Der Minister hat die vorgesehene Redezeit um 7 Minuten erweitert. - Ich sehe nicht, dass davon eine Fraktion noch Gebrauch machen möchte. Weitere Wortmeldungen liegen mir nicht vor.
Mir liegt ein Antrag zur Geschäftsordnung vor. Ich schlage somit vor, dass wir jetzt nicht zur Abstimmung kommen, sondern mir ein gegebenenfalls geeinter Antrag vorgelegt wird und wir die Abstimmung zu einem späteren Zeitpunkt wieder aufrufen. - Herr Dr. Stegner.
Frau Präsidentin, der Vorschlag, den wir gemacht haben, war ein anderer: dass wir wechselseitig den Anträgen zustimmen und wir in unserem Antrag zwei Passagen ändern. Ich lese das gern noch einmal vor, obwohl es protokolliert worden ist. Aber wenn Sie es wünschen, lese ich das gern noch einmal vor. Dann würden wir wechselseitig den Anträgen zustimmen.
Dann lese ich das noch einmal vor: In unserem Antrag würde unter Nummer 4 der letzte Satz jetzt lauten:
„Ziel muss sein, Arbeitsplätze und Standorte zu sichern und in innovative sowie klimafreundliche Technologien zu investieren.“
„Sollten die bestehenden Landes- und Bundesprogramme nicht ausreichen, um den Schiffbau in Schleswig-Holstein abzusichern, wird die Landesregierung gebeten, eigene Initiativen zur Sicherung der maritimen Wirtschaft zu entwickeln und umzusetzen.“
Das wären die beiden Änderungen. Ich hatte verstanden, dass wir mit diesen Änderungen dann wechselseitig den Anträgen zustimmen können.
Den Antrag auf Vertagung der Abstimmung hatte ich gestellt, weil ich dachte, dass wir vielleicht einen gemeinsamen Antrag hinbekommen. Wenn wir das jetzt so machen, ist das auch okay. Dann ziehe ich meinen Antrag zurück, und wir können in der Sache abstimmen.

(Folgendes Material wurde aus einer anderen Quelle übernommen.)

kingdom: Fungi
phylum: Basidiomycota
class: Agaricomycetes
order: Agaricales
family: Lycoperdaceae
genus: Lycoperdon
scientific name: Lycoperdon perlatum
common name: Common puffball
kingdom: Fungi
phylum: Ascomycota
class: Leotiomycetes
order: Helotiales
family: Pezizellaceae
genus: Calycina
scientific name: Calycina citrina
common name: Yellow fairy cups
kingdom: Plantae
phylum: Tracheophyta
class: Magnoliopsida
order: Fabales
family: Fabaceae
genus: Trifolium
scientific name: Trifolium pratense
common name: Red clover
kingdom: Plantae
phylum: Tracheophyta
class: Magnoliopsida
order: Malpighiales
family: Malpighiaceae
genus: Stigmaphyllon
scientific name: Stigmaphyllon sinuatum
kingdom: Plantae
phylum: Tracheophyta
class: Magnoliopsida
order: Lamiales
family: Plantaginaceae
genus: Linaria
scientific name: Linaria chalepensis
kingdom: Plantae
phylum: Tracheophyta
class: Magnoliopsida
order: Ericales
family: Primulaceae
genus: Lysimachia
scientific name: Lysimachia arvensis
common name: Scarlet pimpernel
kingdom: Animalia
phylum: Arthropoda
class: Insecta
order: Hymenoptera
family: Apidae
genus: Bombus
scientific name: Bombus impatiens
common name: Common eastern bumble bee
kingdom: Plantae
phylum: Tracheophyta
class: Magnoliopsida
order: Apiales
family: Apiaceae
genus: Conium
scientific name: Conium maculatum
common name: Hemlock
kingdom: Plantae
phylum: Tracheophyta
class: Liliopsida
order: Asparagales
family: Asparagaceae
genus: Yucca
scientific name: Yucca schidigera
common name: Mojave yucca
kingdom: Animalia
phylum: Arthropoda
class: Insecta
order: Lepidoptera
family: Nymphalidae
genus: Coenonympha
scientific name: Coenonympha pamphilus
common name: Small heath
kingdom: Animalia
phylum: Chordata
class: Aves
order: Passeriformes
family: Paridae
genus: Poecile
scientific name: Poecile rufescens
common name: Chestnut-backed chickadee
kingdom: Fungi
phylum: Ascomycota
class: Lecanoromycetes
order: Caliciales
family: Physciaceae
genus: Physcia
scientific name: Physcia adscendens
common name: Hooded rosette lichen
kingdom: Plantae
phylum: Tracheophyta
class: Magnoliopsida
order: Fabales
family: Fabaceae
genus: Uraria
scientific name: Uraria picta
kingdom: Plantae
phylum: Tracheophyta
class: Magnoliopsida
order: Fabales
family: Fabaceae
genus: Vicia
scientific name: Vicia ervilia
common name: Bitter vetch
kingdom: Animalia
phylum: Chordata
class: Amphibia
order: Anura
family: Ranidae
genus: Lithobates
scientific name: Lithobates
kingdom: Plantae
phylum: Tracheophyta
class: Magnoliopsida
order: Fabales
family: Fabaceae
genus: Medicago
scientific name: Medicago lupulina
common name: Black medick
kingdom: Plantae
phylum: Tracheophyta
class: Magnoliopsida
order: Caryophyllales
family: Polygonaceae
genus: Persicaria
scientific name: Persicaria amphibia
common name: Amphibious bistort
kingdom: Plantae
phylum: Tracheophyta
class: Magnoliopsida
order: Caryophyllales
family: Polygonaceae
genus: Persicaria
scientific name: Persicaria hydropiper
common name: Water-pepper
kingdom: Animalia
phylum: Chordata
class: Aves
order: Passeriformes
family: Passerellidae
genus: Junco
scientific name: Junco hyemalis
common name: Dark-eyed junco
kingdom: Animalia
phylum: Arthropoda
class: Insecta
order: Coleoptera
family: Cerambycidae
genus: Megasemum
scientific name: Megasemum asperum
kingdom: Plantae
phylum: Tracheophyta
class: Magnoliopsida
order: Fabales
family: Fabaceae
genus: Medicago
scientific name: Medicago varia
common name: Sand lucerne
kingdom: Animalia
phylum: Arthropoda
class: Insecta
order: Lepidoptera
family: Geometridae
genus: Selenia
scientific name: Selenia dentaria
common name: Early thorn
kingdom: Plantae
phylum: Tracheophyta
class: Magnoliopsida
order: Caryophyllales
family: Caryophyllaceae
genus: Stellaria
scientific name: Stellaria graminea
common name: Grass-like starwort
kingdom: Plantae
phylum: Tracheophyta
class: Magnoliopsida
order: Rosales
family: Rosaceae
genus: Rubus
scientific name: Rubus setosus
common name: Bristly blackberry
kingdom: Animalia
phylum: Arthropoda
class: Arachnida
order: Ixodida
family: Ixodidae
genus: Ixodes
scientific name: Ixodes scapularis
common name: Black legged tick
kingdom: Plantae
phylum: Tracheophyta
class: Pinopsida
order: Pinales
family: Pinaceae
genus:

Ich lasse zunächst über den Antrag der Fraktion der SPD und der Abgeordneten des SSW, Drucksache 19/2511 (neu), in der Sache abstimmen. Wer dem zustimmen will, den bitte ich um das Handzeichen. - Die Gegenprobe! - Enthaltungen? - Damit ist der Antrag mit den Stimmen der Abgeordneten von SPD, BÜNDNIS 90/DIE GRÜNEN, FDP, CDU, der Abgeordneten von Sayn-Wittgenstein und Dr. Brodehl bei Enthaltung der Abgeordneten Schnurrbusch und Schaffer und keiner Abstimmung des Abgeordneten Nobis angenommen.